Creativity is one of the evolutionary forces. Without it, humanity wouldn’t be able to solve problems or come up with new ideas.
Robert Fritz, in his book The Path of least resistance, says, “much of what you learned growing up was what not to do and what to avoid”. That is, people are trained to react to what happens instead of pursuing what they want. As a result, we let circumstances control our lives, and growing creativity becomes more difficult.
Ask the right questions
How often have we been told to be realistic? To consider what can be done and what can’t be done, according to external factors. Our thinking about these factors is influenced by our experiences, values, and assumptions. In other words, it’s biased. Therefore, we can be wrong about what is realistic.
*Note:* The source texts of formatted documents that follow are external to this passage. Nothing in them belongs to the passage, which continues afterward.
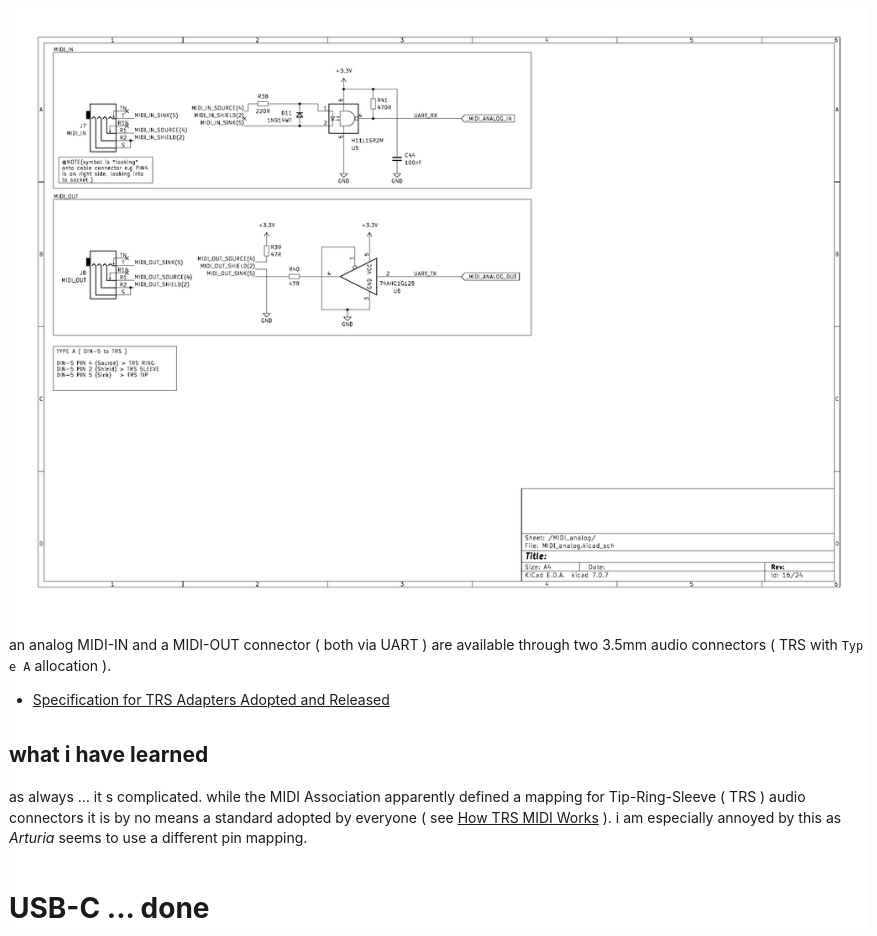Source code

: ![KLST_PANDA--schematics--MIDI_analog](/assets/2023-09-10-everything...done--15.png)

an analog MIDI-IN and a MIDI-OUT connector ( both via UART ) are available through two 3.5mm audio connectors ( TRS with `Type A` allocation ).

- [Specification for TRS Adapters Adopted and Released](https://www.midi.org/midi-articles/trs-specification-adopted-and-released)

## what i have learned

as always … it s complicated. while the MIDI Association apparently defined a mapping for Tip-Ring-Sleeve ( TRS ) audio connectors it is by no means a standard adopted by everyone ( see [How TRS MIDI Works](https://minimidi.world) ). i am especially annoyed by this as *Arturia* seems to use a different pin mapping.

# USB-C ... done
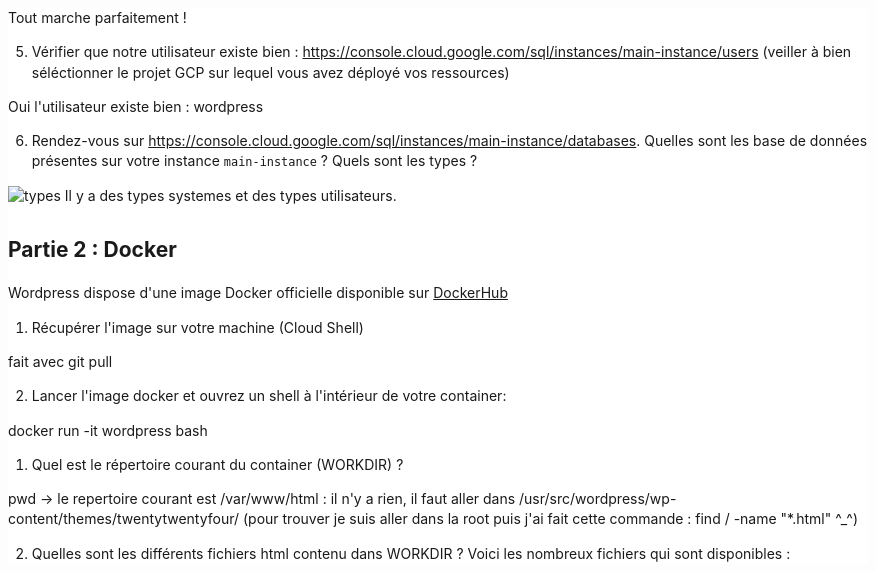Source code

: 
Tout marche parfaitement !

5. Vérifier que notre utilisateur existe bien : https://console.cloud.google.com/sql/instances/main-instance/users (veiller à bien séléctionner le projet GCP sur lequel vous avez déployé vos ressources)

Oui l'utilisateur existe bien : wordpress

6. Rendez-vous sur https://console.cloud.google.com/sql/instances/main-instance/databases. Quelles sont les base de données présentes sur votre instance `main-instance` ? Quels sont les types ?

![types](./images/Capture%20d’écran%202025-01-30%20à%2009.35.20.png)
Il y a des types systemes et des types utilisateurs.


## Partie 2 : Docker

Wordpress dispose d'une image Docker officielle disponible sur [DockerHub](https://hub.docker.com/_/wordpress)

1. Récupérer l'image sur votre machine (Cloud Shell)

fait avec git pull

2. Lancer l'image docker et ouvrez un shell à l'intérieur de votre container:

docker run -it wordpress bash

   1. Quel est le répertoire courant du container (WORKDIR) ?

   pwd -> le repertoire courant est /var/www/html : il n'y a rien, il faut aller dans /usr/src/wordpress/wp-content/themes/twentytwentyfour/
   (pour trouver je suis aller dans la root puis j'ai fait cette commande : find / -name "*.html" ^_^)

   2. Quelles sont les différents fichiers html contenu dans WORKDIR ?
   Voici les nombreux fichiers qui sont disponibles : 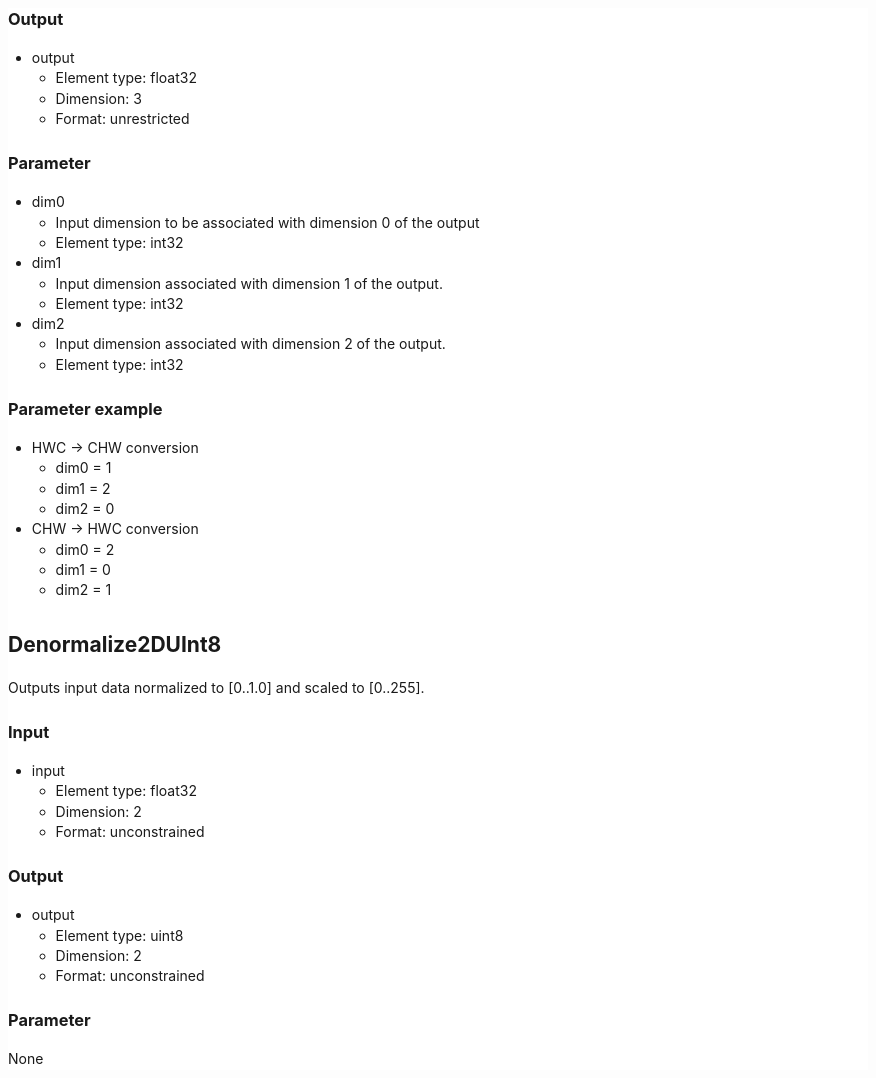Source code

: ### Output

- output
  - Element type: float32
  - Dimension: 3
  - Format: unrestricted

### Parameter

- dim0
  - Input dimension to be associated with dimension 0 of the output
  - Element type: int32
- dim1
  - Input dimension associated with dimension 1 of the output.
  - Element type: int32
- dim2
  - Input dimension associated with dimension 2 of the output.
  - Element type: int32

### Parameter example

- HWC -> CHW conversion
  - dim0 = 1
  - dim1 = 2
  - dim2 = 0
- CHW -> HWC conversion
  - dim0 = 2
  - dim1 = 0
  - dim2 = 1

## Denormalize2DUInt8

Outputs input data normalized to [0..1.0] and scaled to [0..255].

### Input

- input
  - Element type: float32
  - Dimension: 2
  - Format: unconstrained

### Output

- output
  - Element type: uint8
  - Dimension: 2
  - Format: unconstrained

### Parameter

None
There is another way to approach change. We can remove reality from the beginning of our thinking process by asking this simple question: What do I really want?
By finding what you really want, you can define the gap between what you have and your desired future. This gap creates a creative tension that allows new ideas to emerge.
Creativity is not a product of our circumstances, but of our desires. When we feel constrained by the environment, it is more difficult for us to access our creative resources.
As Pablo Picasso said, “The greatest enemy of creativity is common sense”. In a sense, to access our creative resources, we should let go of what we think we know and be curious. Ideas often arise by chance in the most unlikely places or from observations outside a specific field.
It is said that Henry Ford redesigned his car factory and conceived the first assembly line after seeing how some butchers in Chicago worked. The pieces of meat were hung on hooks that moved on a monorail. Each worker had his place and when he finished his task, he pushed the piece to the next station so that the operators did not have to move.
Henry Ford changed the paradigm of auto manufacturing by applying something he saw in a different industry. In fact, he didn’t just change the auto industry. He created a revolutionary manufacturing process that changed so many businesses.
He wanted to build cheaper cars in less time, which was impossible at the time. His goal of bridging the gap between reality and desire, combined with his curiosity and open-mindedness, made it possible.
The lesson behind this story is that we all have enough creative resources to make things happen, but first we need to free ourselves from biases and constraints. How we perceive reality is one of them.